Em estilo semelhante ao do presidente americano Donald Trump, que enxergou “pessoas muito boas” em uma manifestação neonazista em Charlottesville em 2017, o governo populista falha em condenar movimentos de supremacia branca.
Quando 60.000 supremacistas marcharam pelas ruas da capital Varsóvia no aniversário da independência da Polônia em 2017, o então ministro do interior, Mariusz Błaszczak, descreveu o acontecimento como uma “bela vista”. No ano seguinte, após a prefeita de Varsóvia proibir a reedição da parada, o próprio Duda convocou outra manifestação com os mesmos organizadores, o grupo All-Polish Youth, segundo reportou o jornal Wall Street Journal.
A comunidade LGBT também não é protegida pelo governo dos populistas. “Não haverá casamento gay e, menos ainda, adoção de crianças”, disse o presidente da legenda Kaczyński em setembro deste ano.
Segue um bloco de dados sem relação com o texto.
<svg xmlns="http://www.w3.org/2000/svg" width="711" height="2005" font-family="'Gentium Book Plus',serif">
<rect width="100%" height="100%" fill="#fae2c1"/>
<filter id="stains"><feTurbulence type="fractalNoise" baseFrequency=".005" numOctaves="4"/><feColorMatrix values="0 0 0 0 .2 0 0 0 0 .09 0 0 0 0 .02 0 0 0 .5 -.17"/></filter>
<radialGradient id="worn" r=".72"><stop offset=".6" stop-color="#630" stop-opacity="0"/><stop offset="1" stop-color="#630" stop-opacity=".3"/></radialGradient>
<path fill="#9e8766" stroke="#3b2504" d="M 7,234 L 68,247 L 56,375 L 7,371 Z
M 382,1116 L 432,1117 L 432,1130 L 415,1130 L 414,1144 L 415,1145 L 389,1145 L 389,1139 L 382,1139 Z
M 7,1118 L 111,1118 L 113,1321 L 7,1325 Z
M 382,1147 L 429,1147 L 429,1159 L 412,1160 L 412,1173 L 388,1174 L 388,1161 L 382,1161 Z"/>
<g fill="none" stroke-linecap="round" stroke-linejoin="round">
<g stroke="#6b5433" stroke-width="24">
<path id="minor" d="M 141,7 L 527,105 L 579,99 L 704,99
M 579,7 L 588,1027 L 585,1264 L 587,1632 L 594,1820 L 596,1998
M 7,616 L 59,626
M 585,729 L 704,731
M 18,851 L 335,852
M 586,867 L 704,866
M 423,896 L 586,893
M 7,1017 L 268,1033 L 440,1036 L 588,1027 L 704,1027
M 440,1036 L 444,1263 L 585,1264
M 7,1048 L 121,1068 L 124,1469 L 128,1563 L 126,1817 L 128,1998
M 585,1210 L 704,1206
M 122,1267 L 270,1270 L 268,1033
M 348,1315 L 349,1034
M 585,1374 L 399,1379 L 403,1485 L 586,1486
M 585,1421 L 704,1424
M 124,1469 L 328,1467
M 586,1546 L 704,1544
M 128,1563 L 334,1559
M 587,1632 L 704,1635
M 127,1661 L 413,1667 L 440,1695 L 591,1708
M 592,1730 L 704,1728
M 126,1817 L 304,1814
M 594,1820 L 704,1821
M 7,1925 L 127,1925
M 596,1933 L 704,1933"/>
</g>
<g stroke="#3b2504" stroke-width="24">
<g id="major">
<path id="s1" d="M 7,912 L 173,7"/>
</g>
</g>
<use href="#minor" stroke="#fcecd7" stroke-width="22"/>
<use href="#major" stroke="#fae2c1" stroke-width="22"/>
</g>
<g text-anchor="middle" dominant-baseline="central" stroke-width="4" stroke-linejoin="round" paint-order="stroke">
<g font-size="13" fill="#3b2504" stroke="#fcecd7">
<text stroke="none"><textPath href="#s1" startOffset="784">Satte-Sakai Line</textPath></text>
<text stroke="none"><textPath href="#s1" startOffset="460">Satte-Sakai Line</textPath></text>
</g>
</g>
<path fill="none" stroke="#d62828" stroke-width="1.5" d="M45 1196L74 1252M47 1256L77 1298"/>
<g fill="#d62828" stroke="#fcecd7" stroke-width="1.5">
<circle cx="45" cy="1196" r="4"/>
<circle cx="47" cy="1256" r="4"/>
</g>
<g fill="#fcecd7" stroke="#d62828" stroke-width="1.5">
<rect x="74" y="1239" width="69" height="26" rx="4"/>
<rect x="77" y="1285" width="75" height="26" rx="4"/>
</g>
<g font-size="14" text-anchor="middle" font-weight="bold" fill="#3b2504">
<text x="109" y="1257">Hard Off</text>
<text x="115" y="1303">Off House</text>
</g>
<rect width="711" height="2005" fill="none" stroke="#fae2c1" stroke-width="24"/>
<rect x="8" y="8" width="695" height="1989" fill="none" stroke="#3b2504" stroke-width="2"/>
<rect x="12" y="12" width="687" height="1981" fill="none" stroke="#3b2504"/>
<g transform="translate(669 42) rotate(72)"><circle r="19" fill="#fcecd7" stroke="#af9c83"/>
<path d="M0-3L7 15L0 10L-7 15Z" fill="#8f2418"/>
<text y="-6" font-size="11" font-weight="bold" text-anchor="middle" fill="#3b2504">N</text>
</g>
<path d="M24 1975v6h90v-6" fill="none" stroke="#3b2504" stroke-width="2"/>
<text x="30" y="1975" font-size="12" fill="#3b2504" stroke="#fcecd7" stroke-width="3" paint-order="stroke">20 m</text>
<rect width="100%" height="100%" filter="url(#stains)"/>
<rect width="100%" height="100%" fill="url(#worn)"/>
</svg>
Como meio de reprimir a voz de dissidentes e, em especial de minorias, o PiS segue a cartilha básica do populismo e ataca a imprensa livre. Desde sua chegada ao poder, a Polônia despencou da 18ª colocação para a 59ª no Ranking Mundial de Liberdade de Imprensa, formulado pela organização Repórteres Sem Fronteiras.
Além de casos de assédios e espionagem relatados por jornalistas, segundo o New York Times, e de ameaçar nacionalizar veículos de mídia na Polônia pertencentes a empresas estrangeiras, o PiS estatizou a rede pública de televisão TVP. Assim, o governo passou a ter controle direto sobre a direção do canal, antes coordenado por um comitê supervisor e independente.
Fonte exclusiva de notícias de cerca de 50% dos moradores de áreas rurais, a TVP reproduziu uma fotografia falsa da jovem ativista sueca Greta Thunberg para difamá-la há menos de um mês, durante a Assembleia Geral da ONU.
Assistencialismo
O sucesso de Kaczyński e de seu partido nestas eleições se deve ao estado autoritário sem independência entre os poderes e à máquina “orwelliana” que fomenta o nacionalismo xenofóbico. Mas o fator predominante foi o assistencialismo.
“A maioria dos poloneses nem se preocupa com a complexa situação do Judiciário”, acredita Beata Kosowska-Gąstoł, cientista-política da Universidade Jaguelônica, na cidade polonesa de Cracóvia. Kosowska-Gąstoł afirma a VEJA que o PiS “ganhou muita popularidade graças aos programas sociais implementados”.
Em fevereiro de 2016, o PiS introduziu o programa Family 500+, que agracia famílias de baixa renda — salário de até 800 złotys poloneses (840 reais) por pessoa — com 500 złotys poloneses (526 reais) por criança abaixo dos 18 anos de idade. No primeiro ano após a aplicação do programa, a taxa de fertilidade cresceu em 6%, mais do que em toda a década anterior, segundo o indicador Eurostat.
Desde agosto de 2019, jovens abaixo dos 26 anos de idade com renda anual inferior a 85.528 złotys poloneses (89.970 reais) estão isentos dos 18% de imposto de renda. Como noticiou a rede americana CNN, a renda anual do polonês em média está abaixo desse limiar, em 60.000 złotys poloneses (63.116 reais).
Há algumas semanas, os populistas, que também reduziram a idade mínima de aposentadoria no país, prometeram praticamente dobrar o salário mínimo mensal para 4.000 złotys poloneses (4.200 reais) em até quatro anos. Esse seria o maior aumento desde 2009.
Embora o índice de desigualdade de renda entre os 20% mais ricos e os 20% mais pobres tenha reduzido timidamente, segundo dados do Eurostat, a taxa de população em risco de pobreza e exclusão social caiu de 23,5% para 19% do total de quase 40 milhões dos habitantes da Polônia.